--- Work order ---
If a line in the entries below includes "hand", show that line.

--------------------------------------------------

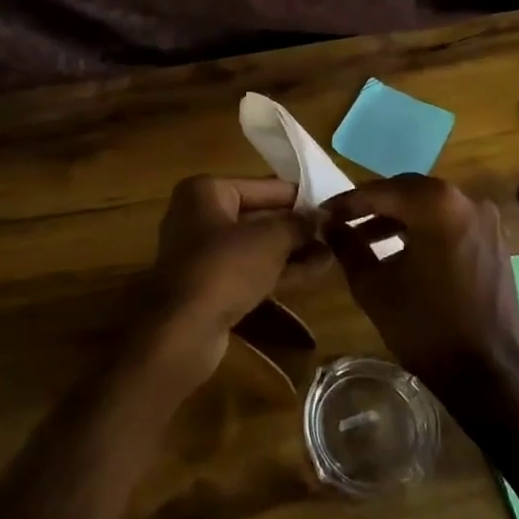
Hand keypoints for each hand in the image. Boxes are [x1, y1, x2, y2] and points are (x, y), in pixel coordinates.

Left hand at [135, 175, 322, 392]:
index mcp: (206, 191)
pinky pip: (251, 269)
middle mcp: (200, 216)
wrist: (182, 331)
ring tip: (335, 252)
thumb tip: (325, 216)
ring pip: (257, 246)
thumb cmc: (224, 268)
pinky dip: (280, 270)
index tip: (333, 205)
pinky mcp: (211, 285)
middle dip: (297, 226)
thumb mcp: (269, 240)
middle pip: (259, 216)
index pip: (264, 187)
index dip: (300, 197)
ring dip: (293, 249)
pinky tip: (317, 271)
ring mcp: (204, 253)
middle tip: (337, 231)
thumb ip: (299, 224)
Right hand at [321, 175, 518, 389]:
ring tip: (366, 239)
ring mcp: (486, 220)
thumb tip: (329, 224)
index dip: (347, 203)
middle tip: (342, 221)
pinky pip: (450, 222)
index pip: (381, 192)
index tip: (323, 213)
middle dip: (373, 205)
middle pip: (408, 191)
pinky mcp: (494, 241)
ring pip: (430, 206)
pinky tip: (401, 251)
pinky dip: (424, 229)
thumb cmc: (423, 326)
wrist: (485, 373)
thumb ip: (347, 246)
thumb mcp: (372, 285)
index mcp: (436, 204)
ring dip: (398, 218)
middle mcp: (466, 200)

--------------------------------------------------

--- Expected output ---
Hand keypoints for each hand in the image. Boxes are [x1, y1, x2, y2] and points are (x, y), in pixel coordinates.
Left hand at [135, 175, 322, 392]:
Right hand at [321, 175, 518, 389]:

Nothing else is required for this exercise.